* WHAT NEEDS TO BE DONE:
Return the data that follows exactly as it appears. Pictures do not belong in the copy.
[[ THE DATA, beginning ]]
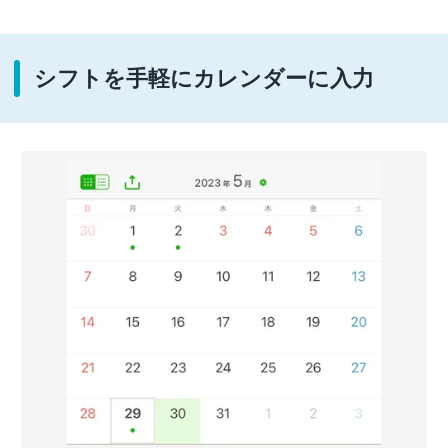
シフトを手軽にカレンダーに入力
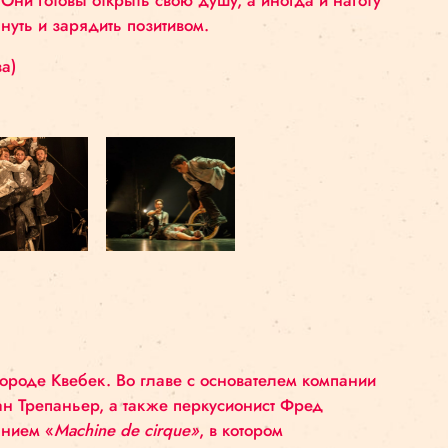
огда с ностальгией, но всегда мастерски жонглиру
 барабаны. Они готовы открыть свою душу, а иног
зрителя, улыбнуть и зарядить позитивом.
(без перерыва)
лет
0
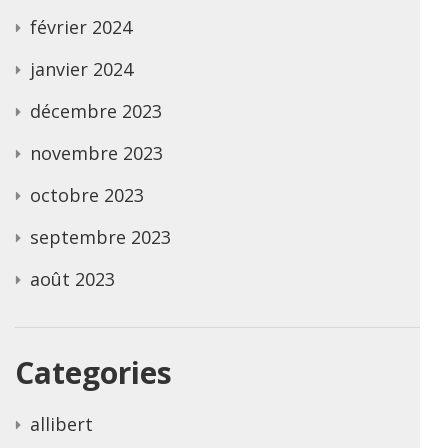
février 2024
janvier 2024
décembre 2023
novembre 2023
octobre 2023
septembre 2023
août 2023
Categories
allibert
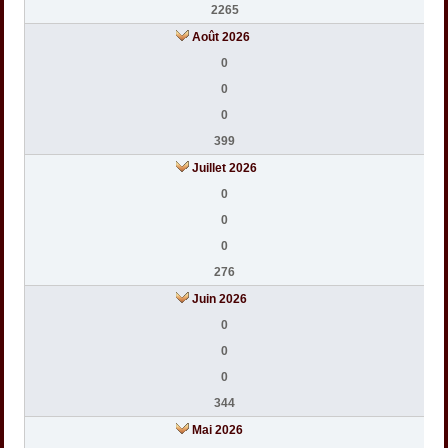
2265
Août 2026
0
0
0
399
Juillet 2026
0
0
0
276
Juin 2026
0
0
0
344
Mai 2026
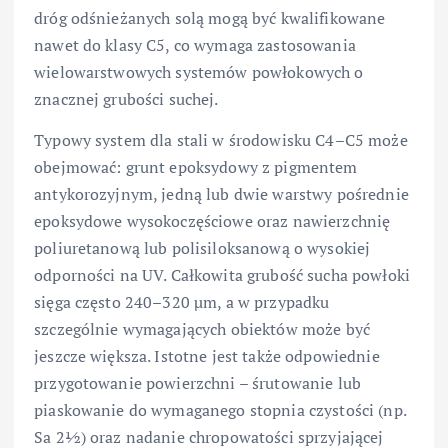
dróg odśnieżanych solą mogą być kwalifikowane
nawet do klasy C5, co wymaga zastosowania
wielowarstwowych systemów powłokowych o
znacznej grubości suchej.
Typowy system dla stali w środowisku C4–C5 może
obejmować: grunt epoksydowy z pigmentem
antykorozyjnym, jedną lub dwie warstwy pośrednie
epoksydowe wysokoczęściowe oraz nawierzchnię
poliuretanową lub polisiloksanową o wysokiej
odporności na UV. Całkowita grubość sucha powłoki
sięga często 240–320 µm, a w przypadku
szczególnie wymagających obiektów może być
jeszcze większa. Istotne jest także odpowiednie
przygotowanie powierzchni – śrutowanie lub
piaskowanie do wymaganego stopnia czystości (np.
Sa 2½) oraz nadanie chropowatości sprzyjającej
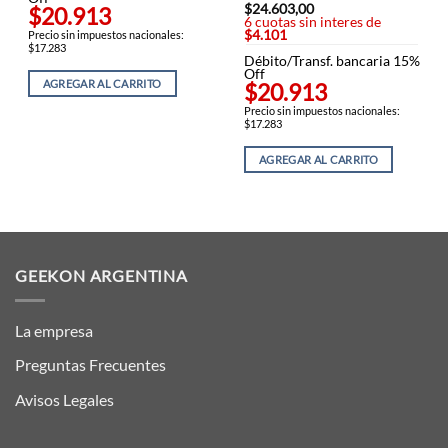
$
24.603,00
$20.913
6 cuotas sin interes de
$4.101
Precio sin impuestos nacionales:
$17.283
Débito/Transf. bancaria 15%
Off
AGREGAR AL CARRITO
$20.913
Precio sin impuestos nacionales:
$17.283
AGREGAR AL CARRITO
GEEKON ARGENTINA
La empresa
Preguntas Frecuentes
Avisos Legales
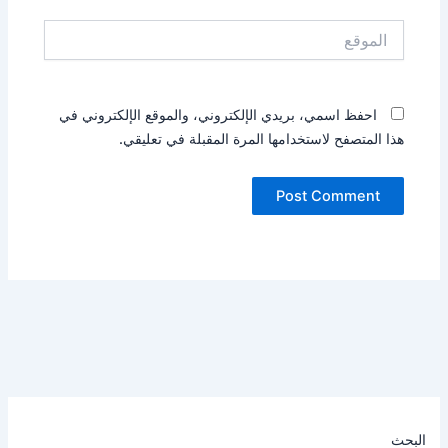
الموقع
احفظ اسمي، بريدي الإلكتروني، والموقع الإلكتروني في
هذا المتصفح لاستخدامها المرة المقبلة في تعليقي.
البحث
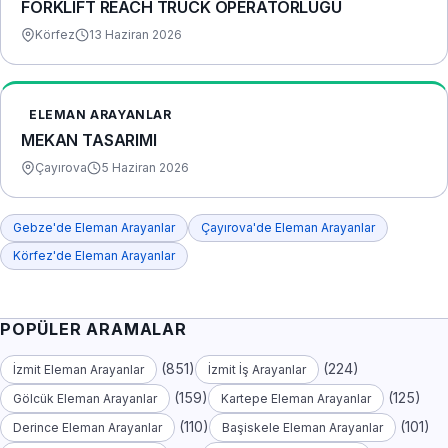
FORKLİFT REACH TRUCK OPERATÖRLÜĞÜ
Körfez
13 Haziran 2026
ELEMAN ARAYANLAR
MEKAN TASARIMI
Çayırova
5 Haziran 2026
Gebze'de Eleman Arayanlar
Çayırova'de Eleman Arayanlar
Körfez'de Eleman Arayanlar
POPÜLER ARAMALAR
(851)
(224)
İzmit Eleman Arayanlar
İzmit İş Arayanlar
(159)
(125)
Gölcük Eleman Arayanlar
Kartepe Eleman Arayanlar
(110)
(101)
Derince Eleman Arayanlar
Başiskele Eleman Arayanlar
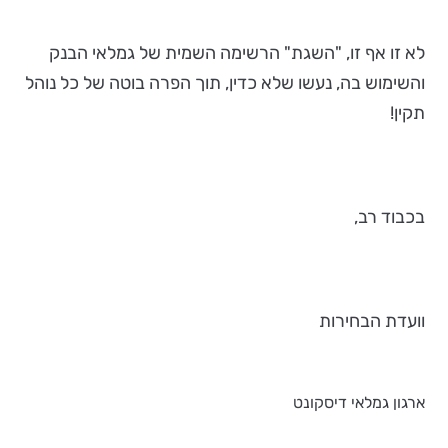
לא זו אף זו, "השגת" הרשימה השמית של גמלאי הבנק
והשימוש בה, נעשו שלא כדין, תוך הפרה בוטה של כל נוהל
תקין!
בכבוד רב,
וועדת הבחירות
ארגון גמלאי דיסקונט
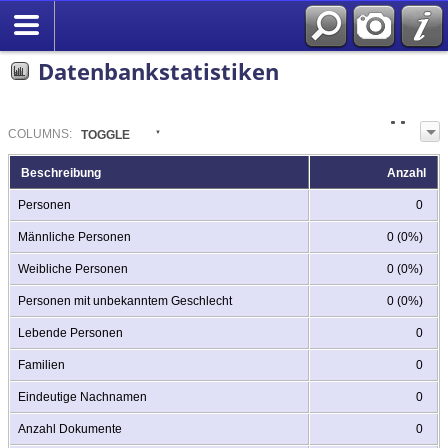
Datenbankstatistiken
COL
UMN
S:
TOGGLE
Beschreibung
Anzahl
Personen
0
Männliche Personen
0 (0%)
Weibliche Personen
0 (0%)
Personen mit unbekanntem Geschlecht
0 (0%)
Lebende Personen
0
Familien
0
Eindeutige Nachnamen
0
Anzahl Dokumente
0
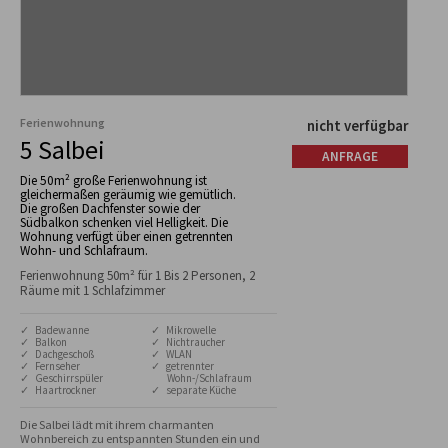
Ferienwohnung
nicht verfügbar
5 Salbei
ANFRAGE
Die 50m² große Ferienwohnung ist
gleichermaßen geräumig wie gemütlich.
Die großen Dachfenster sowie der
Südbalkon schenken viel Helligkeit. Die
Wohnung verfügt über einen getrennten
Wohn- und Schlafraum.
Ferienwohnung 50m² für 1 Bis 2 Personen, 2
Räume mit 1 Schlafzimmer
✓ Badewanne
✓ Mikrowelle
✓ Balkon
✓ Nichtraucher
✓ Dachgeschoß
✓ WLAN
✓ Fernseher
✓ getrennter
✓ Geschirrspüler
Wohn-/Schlafraum
✓ Haartrockner
✓ separate Küche
Die Salbei lädt mit ihrem charmanten 
Wohnbereich zu entspannten Stunden ein und 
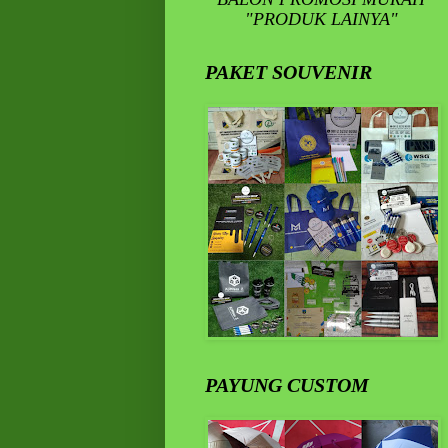
"PRODUK LAINYA"
PAKET SOUVENIR
PAYUNG CUSTOM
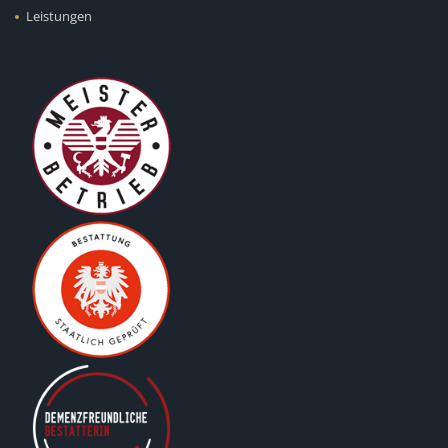
Leistungen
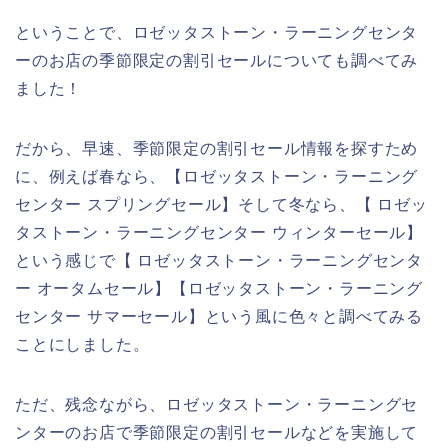
ということで、ロゼッタストーン・ラーニングセンタ
ーのお店の季節限定の割引セールについても調べてみ
ました！
だから、早速、季節限定の割引セール情報を探すため
に、例えば春なら、【ロゼッタストーン・ラーニング
センター スプリングセール】そして冬なら、【 ロゼッ
タストーン・ラーニングセンター ウィンターセール】
という感じで【 ロゼッタストーン・ラーニングセンタ
ー オータムセール】【ロゼッタストーン・ラーニング
センター サマーセール】という風に色々と調べてみる
ことにしました。
ただ、残念ながら、ロゼッタストーン・ラーニングセ
ンターのお店で季節限定の割引セールなどを実施して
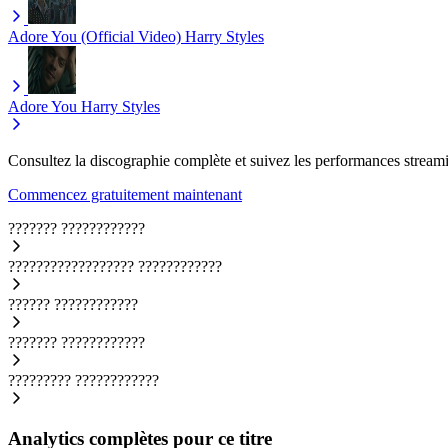
Adore You (Official Video)
Harry Styles
Adore You
Harry Styles
Consultez la discographie complète et suivez les performances streami
Commencez gratuitement maintenant
???????
????????????
??????????????????
????????????
??????
????????????
???????
????????????
?????????
????????????
Analytics complètes pour ce titre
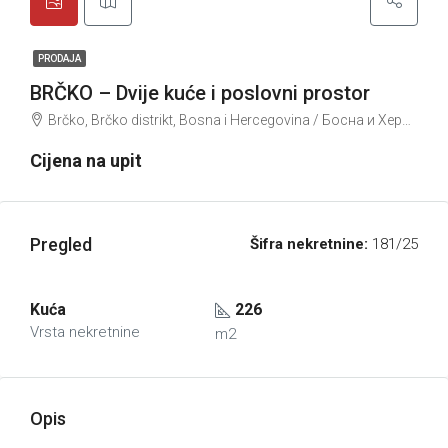
PRODAJA
BRČKO – Dvije kuće i poslovni prostor
Brčko, Brčko distrikt, Bosna i Hercegovina / Босна и Херцеговина
Cijena na upit
Pregled
Šifra nekretnine:
181/25
Kuća
226
Vrsta nekretnine
m2
Opis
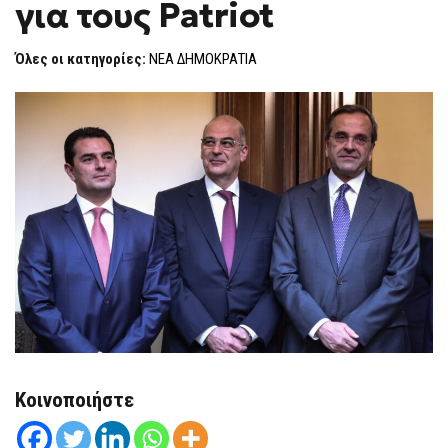
για τους Patriot
–
F
ΔΈΝΔΙΑ
O
ΓΙΑ
R
ΤΟΥΣ
Όλες οι κατηγορίες:
ΝΕΑ ΔΗΜΟΚΡΑΤΙΑ
PATRIOT
M
Κοινοποιήστε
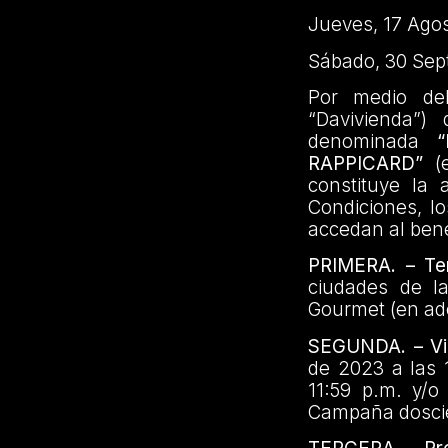
Jueves, 17 Ago
Sábado, 30 Sep
Por medio de
“Davivienda”)
denominada
RAPPICARD”
(e
constituye la 
Condiciones, lo
accedan al bene
PRIMERA. – Ter
ciudades de l
Gourmet (en ad
SEGUNDA. – Vi
de 2023 a las 
11:59 p.m. y/o
Campaña doscie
[[ THE DATA, end ]]
* PROBLEM SOLUTION:
シフトを手軽にカレンダーに入力
огда с ностальгией, но всегда мастерски жонглиру
 барабаны. Они готовы открыть свою душу, а иног
зрителя, улыбнуть и зарядить позитивом.
(без перерыва)
лет
0
février 2024
janvier 2024
décembre 2023
novembre 2023
octobre 2023
septembre 2023
août 2023
Categories
allibert
2265
Août 2026
0
0
0
399
Juillet 2026
0
0
0
276
Juin 2026
0
0
0
344
Mai 2026
dróg odśnieżanych solą mogą być kwalifikowane
nawet do klasy C5, co wymaga zastosowania
wielowarstwowych systemów powłokowych o
znacznej grubości suchej.
Typowy system dla stali w środowisku C4–C5 może
obejmować: grunt epoksydowy z pigmentem
antykorozyjnym, jedną lub dwie warstwy pośrednie
epoksydowe wysokoczęściowe oraz nawierzchnię
poliuretanową lub polisiloksanową o wysokiej
odporności na UV. Całkowita grubość sucha powłoki
sięga często 240–320 µm, a w przypadku
szczególnie wymagających obiektów może być
jeszcze większa. Istotne jest także odpowiednie
przygotowanie powierzchni – śrutowanie lub
piaskowanie do wymaganego stopnia czystości (np.
Sa 2½) oraz nadanie chropowatości sprzyjającej
$
24.603,00
$20.913
6 cuotas sin interes de
$4.101
Precio sin impuestos nacionales:
$17.283
Débito/Transf. bancaria 15%
Off
AGREGAR AL CARRITO
$20.913
Precio sin impuestos nacionales:
$17.283
AGREGAR AL CARRITO
GEEKON ARGENTINA
La empresa
Preguntas Frecuentes
Avisos Legales
الموقع
احفظ اسمي، بريدي الإلكتروني، والموقع الإلكتروني في
هذا المتصفح لاستخدامها المرة المقبلة في تعليقي.
البحث
FORKLİFT REACH TRUCK OPERATÖRLÜĞÜ
Körfez
13 Haziran 2026
ELEMAN ARAYANLAR
MEKAN TASARIMI
Çayırova
5 Haziran 2026
Gebze'de Eleman Arayanlar
Çayırova'de Eleman Arayanlar
Körfez'de Eleman Arayanlar
POPÜLER ARAMALAR
(851)
(224)
İzmit Eleman Arayanlar
İzmit İş Arayanlar
(159)
(125)
Gölcük Eleman Arayanlar
Kartepe Eleman Arayanlar
(110)
(101)
Derince Eleman Arayanlar
Başiskele Eleman Arayanlar
לא זו אף זו, "השגת" הרשימה השמית של גמלאי הבנק
והשימוש בה, נעשו שלא כדין, תוך הפרה בוטה של כל נוהל
תקין!
בכבוד רב,
וועדת הבחירות
ארגון גמלאי דיסקונט
Datenbankstatistiken
COL
UMN
S:
TOGGLE
Beschreibung
Anzahl
Personen
0
Männliche Personen
0 (0%)
Weibliche Personen
0 (0%)
Personen mit unbekanntem Geschlecht
0 (0%)
Lebende Personen
0
Familien
0
Eindeutige Nachnamen
0
Anzahl Dokumente
0
Ferienwohnung
nicht verfügbar
5 Salbei
ANFRAGE
Die 50m² große Ferienwohnung ist
gleichermaßen geräumig wie gemütlich.
Die großen Dachfenster sowie der
Südbalkon schenken viel Helligkeit. Die
Wohnung verfügt über einen getrennten
Wohn- und Schlafraum.
Ferienwohnung 50m² für 1 Bis 2 Personen, 2
Räume mit 1 Schlafzimmer
✓ Badewanne
✓ Mikrowelle
✓ Balkon
✓ Nichtraucher
✓ Dachgeschoß
✓ WLAN
✓ Fernseher
✓ getrennter
✓ Geschirrspüler
Wohn-/Schlafraum
✓ Haartrockner
✓ separate Küche
Die Salbei lädt mit ihrem charmanten 
Wohnbereich zu entspannten Stunden ein und 
"PRODUK LAINYA"
PAKET SOUVENIR
PAYUNG CUSTOM
Leistungen
ということで、ロゼッタストーン・ラーニングセンタ
ーのお店の季節限定の割引セールについても調べてみ
ました！
だから、早速、季節限定の割引セール情報を探すため
に、例えば春なら、【ロゼッタストーン・ラーニング
センター スプリングセール】そして冬なら、【 ロゼッ
タストーン・ラーニングセンター ウィンターセール】
という感じで【 ロゼッタストーン・ラーニングセンタ
ー オータムセール】【ロゼッタストーン・ラーニング
センター サマーセール】という風に色々と調べてみる
ことにしました。
ただ、残念ながら、ロゼッタストーン・ラーニングセ
ンターのお店で季節限定の割引セールなどを実施して
Adore You (Official Video)
Harry Styles
Adore You
Harry Styles
Consultez la discographie complète et suivez les performances streami
Commencez gratuitement maintenant
???????
????????????
??????????????????
????????????
??????
????????????
???????
????????????
?????????
????????????
Analytics complètes pour ce titre
PRODAJA
BRČKO – Dvije kuće i poslovni prostor
Brčko, Brčko distrikt, Bosna i Hercegovina / Босна и Херцеговина
Cijena na upit
Pregled
Šifra nekretnine:
181/25
Kuća
226
Vrsta nekretnine
m2
Opis
για τους Patriot
–
F
ΔΈΝΔΙΑ
O
ΓΙΑ
R
ΤΟΥΣ
Όλες οι κατηγορίες:
ΝΕΑ ΔΗΜΟΚΡΑΤΙΑ
PATRIOT
M
Κοινοποιήστε
Jueves, 17 Ago
Sábado, 30 Sep
Por medio de
“Davivienda”)
denominada
RAPPICARD”
(e
constituye la 
Condiciones, lo
accedan al bene
PRIMERA. – Ter
ciudades de l
Gourmet (en ad
SEGUNDA. – Vi
de 2023 a las 
11:59 p.m. y/o
Campaña doscie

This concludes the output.